Early in my career, I was working with a family who had a child with a diagnosis of autism. We were out at a hardware store together. The man helping us happened to have darker skin than this child did. The child asked the man, “Why is your skin so dark?”
The dad became mortified, apologizing, saying, “I’m so sorry. My son has autism.”
I stepped in to say, “I don’t think there’s anything to apologize for. I think it’s a great question, and I happen to think that your question has a great answer. The answer is, because we are all different. I’m short, while your dad happens to be tall. Some people have light eyes, and some people have brown eyes. Some people are adults, and some people are children. And all people have different colored skin from one another. There are limitless variations of skin tone, and I love that you’re noticing some differences, and I wonder if you are able to notice some similarities between this young man and yourself.”
He said, “We both have brown hair, and we are both boys.”
I added, “And I think you’re both really knowledgeable, and I think you both seem like really kind people.”
We are made uncomfortable by our differences, perhaps when we struggle to see our similarities.
I’m not here to espouse that we are all equal, we know that is a completely inaccurate assumption. But we absolutely do know that when we begin a dialogue with another human being, for better or for worse, we begin to uncover who that person is beyond any outward appearance, or in some instances, outward behavior. When we hear someone’s story, when we see someone for who they are, they become human. It may be impossible not to judge someone at first blush, it may even be our obligation to do so, to some degree. But, when we open up in even the smallest way, we open ourselves up to a discovery of who a person truly is.

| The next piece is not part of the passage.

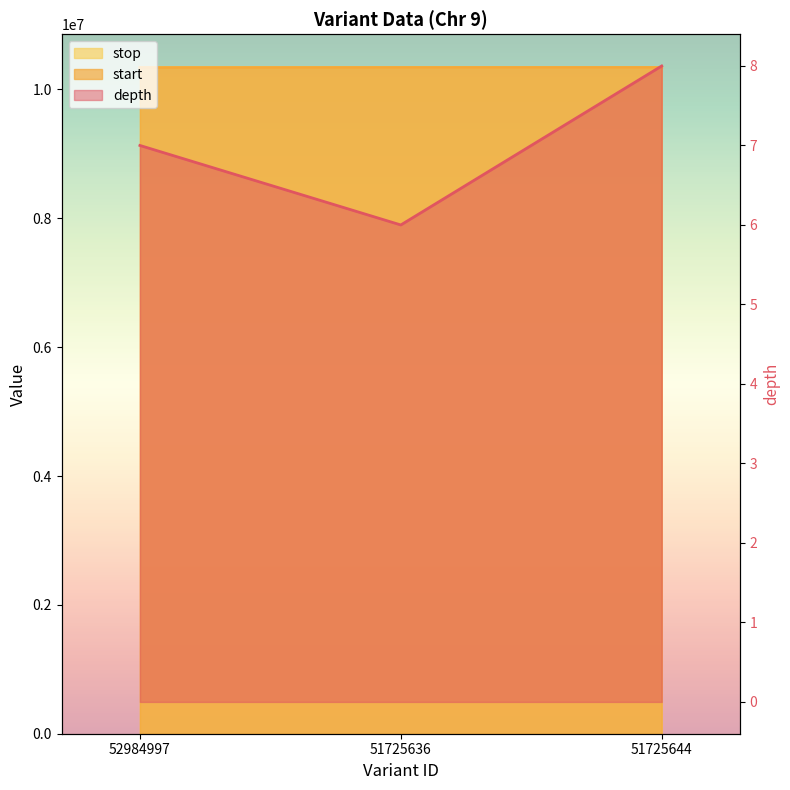

Is the value of start at 51725644 greater than the value of depth at 52984997?

Yes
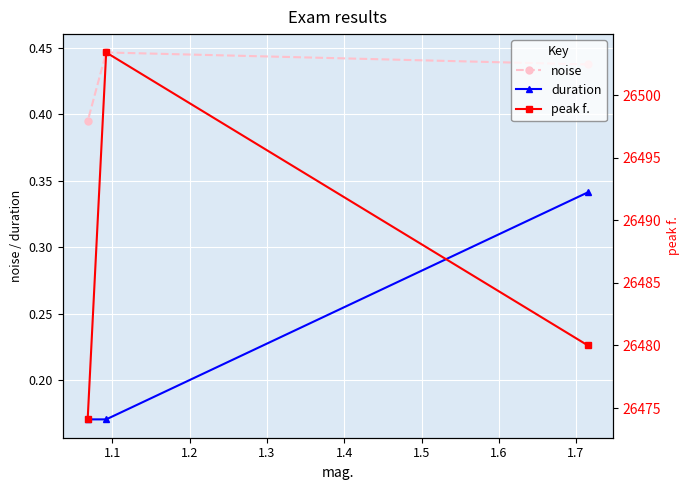

How many duration values are between 0 and 1?

3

Mainstream media can offer opportunities, for what is often referred to as the general population, to see that people, all people, have value. Parents of children who are considered to be developmentally neurotypical have the opportunity to shed light on a perspective that is seldom seen and understood, and “The Good Doctor” offers that opportunity in Freddie Highmore’s portrayal of Dr. Shaun Murphy. We fall in love with this person. We don’t fall in love with him because he’s a doctor, or because his savant syndrome gives him this cool ability to see solutions to challenging medical problems. We don’t even fall in love with him because he’s adorable. We fall in love with this person, who has autism, because he is a person, with foibles and strengths. We fall in love with all of who he is, and all of who he represents. We see that more often than not, Dr. Shaun Murphy encourages and inspires all the other ‘neurotypical’ folks on the show, and they end up learning from him and all that he has to offer.
Some people ask how “The Good Doctor” may affect those on the spectrum who are non-verbal, and may not have the same opportunity to become a doctor. My eldest son cannot tolerate the sight of blood, he goes woozy and nearly faints if he sees it. He, too, will likely never be a doctor. I don’t believe that we are only meant to be exposed to information or images of people precisely like us.
In fact, I think the more we are exposed to all that is extraordinary and fascinating about this world and all the unique people who live in it, the more we enter into awareness, thoughtfulness, and an extension of ourselves toward others, and other. Dr. Shaun Murphy is always learning and always growing; he teaches us the value of that in each episode. We are all privileged to be able to join with him as he embarks on that journey.
Seeing a doctor with a diagnosis of autism on mainstream media, who is living on his own, with a career few can aspire to, gives us hope, it gives us pause, it gives us a chance to see him triumph and it gives us a chance to see his humanity as a reflection of ourselves.